Here are seven books that had a transformative effect on my thinking, and thus, my life:
1. “The Road Less Traveled” by M. Scott Peck, MD.
Peck’s classic stands the test of time. I read it in my 20s, then my 30s, and again in my 40s. Each time I gained a deeper understanding of myself, my relationships and where I still needed (and wanted) to grow. If you read it 20 years ago, read it again, you’ll be surprised by new insights.
2. “Do What You Are” by Paul Tieger and Barbara Barron Tieger.
Even if you’re familiar with Myers-Briggs methodology, this book will help you more concretely understand which aspects of a job will be natural for you and what will be loathsome. It helped me discover that I was born, literally, to help people and organizations find their higher purpose.
3. “Nurture by Nature” also by the Tiegers.
Applying Myers-Briggs to parenting taught me how to nurture my “different from me” daughter in a way that matched her personality. It transformed what could have been a frustrating experience into the most rewarding (and successful) experience of my life.
4. “Getting the Love You Want” by Harville Hendrix.
Hendrix’s paradigm shifting concepts helped my husband and me shed childhood baggage we didn’t even realize we had. The process wasn’t easy, but it led us to a much better, more grown-up marriage.
5. “A Return to Love” by Marianne Williamson.
An Oprah favorite, this book delivers on its promise by showing you how to use love as a path toward inner peace. It contains Williamson’s famous quote, “Our deepest fear is not that we are inadequate. Our deepest fear is that we are powerful beyond measure. It is our light, not our darkness, that most frightens us.”
6. “Good to Great” by Jim Collins.
Yes, a business book changed my life. Collins’ classic remains that standard bearer for great leadership and doing work that matters. The Big Hairy Audacious Goal is a game-changer that can be applied to everything.
7. “The Politics of Hope” by Donna Zanjonc.
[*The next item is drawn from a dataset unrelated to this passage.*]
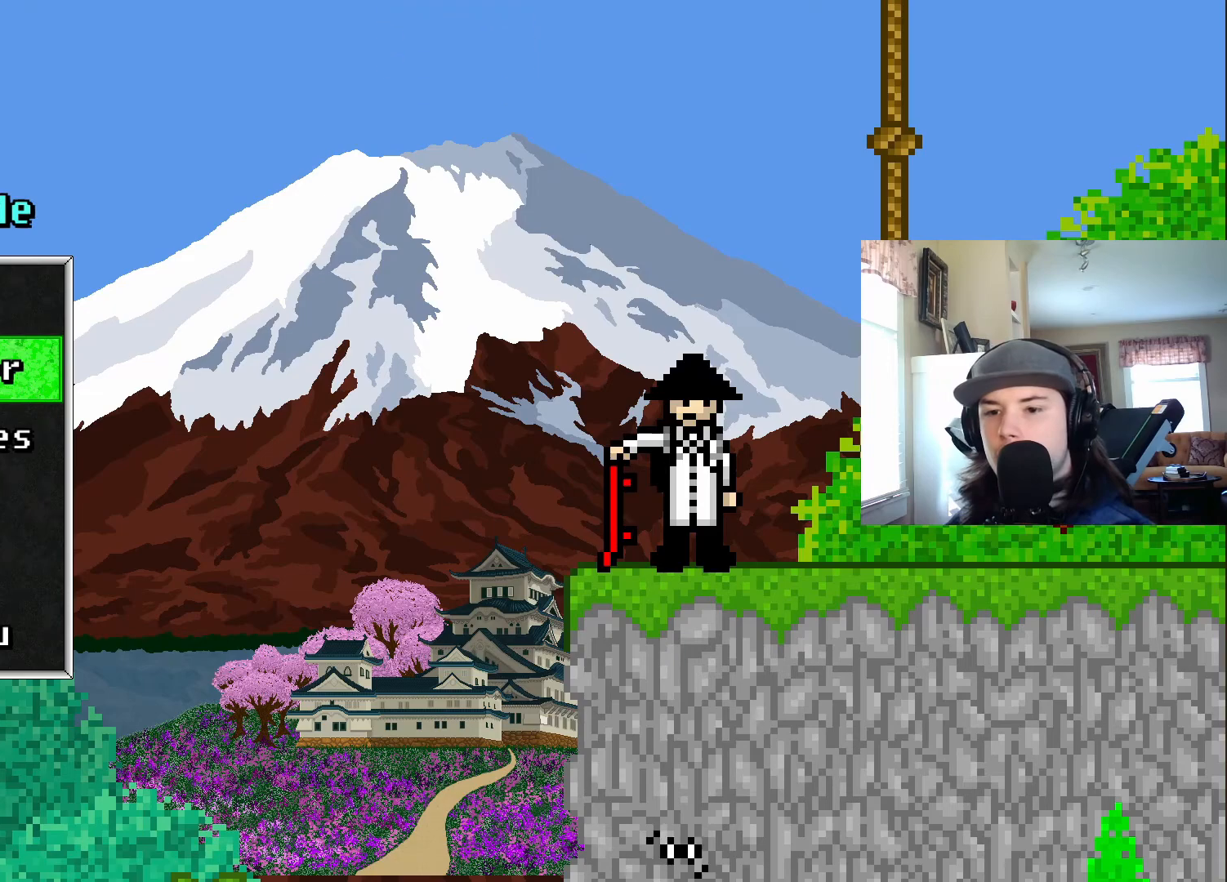
{"buttons": [], "events": []}
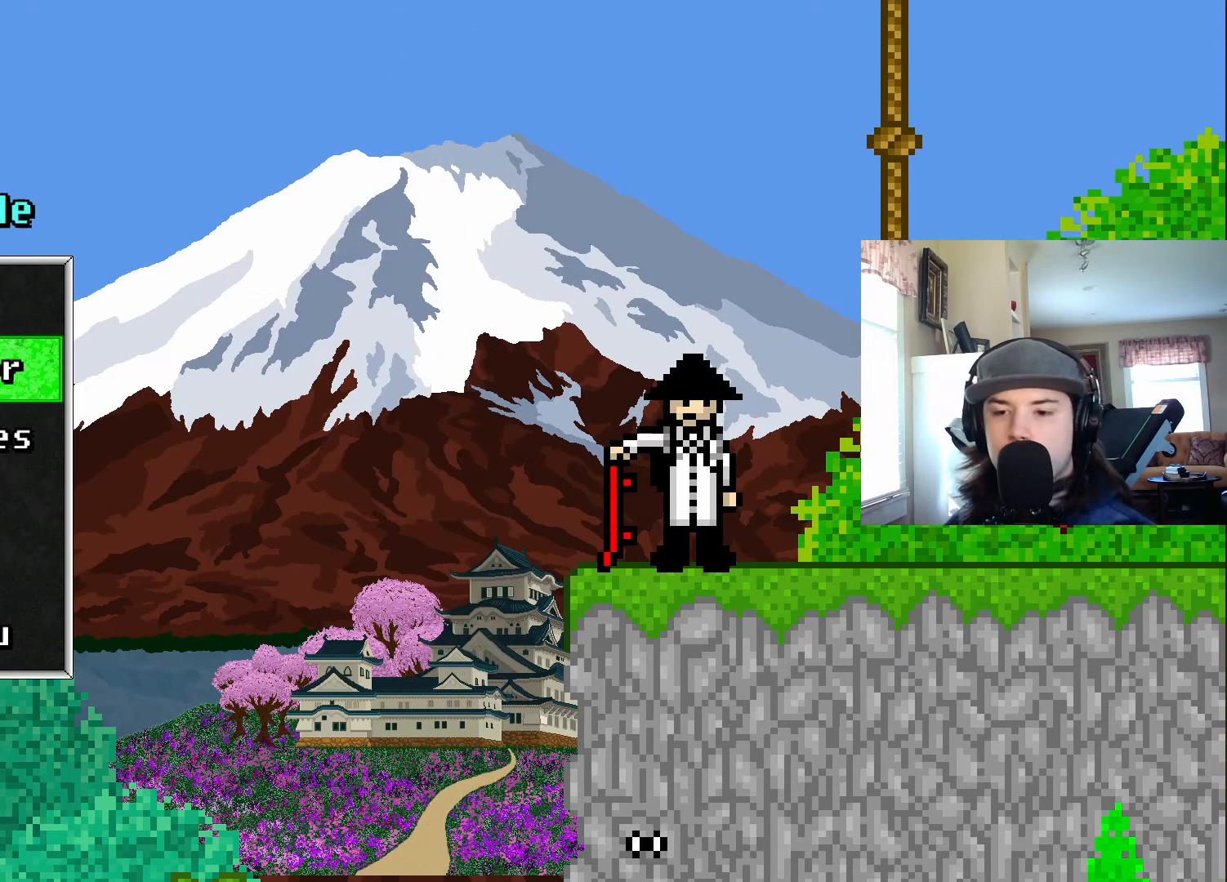
{"buttons": [], "events": [[267, "DPAD_UP", "down"], [383, "DPAD_UP", "up"]]}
Back in 2004, long before “The Audacity of Hope,” former Oregon State Rep. Donna Zajonc explained why the two-party war wasn’t working, and laid out an inspiring alternative. We’re not there by a long shot, but every time I get depressed, I remember her quote, “The declaration of our interdependence will comprise the next phase of our political evolution.”
Every one of these books is available online. Happy reading.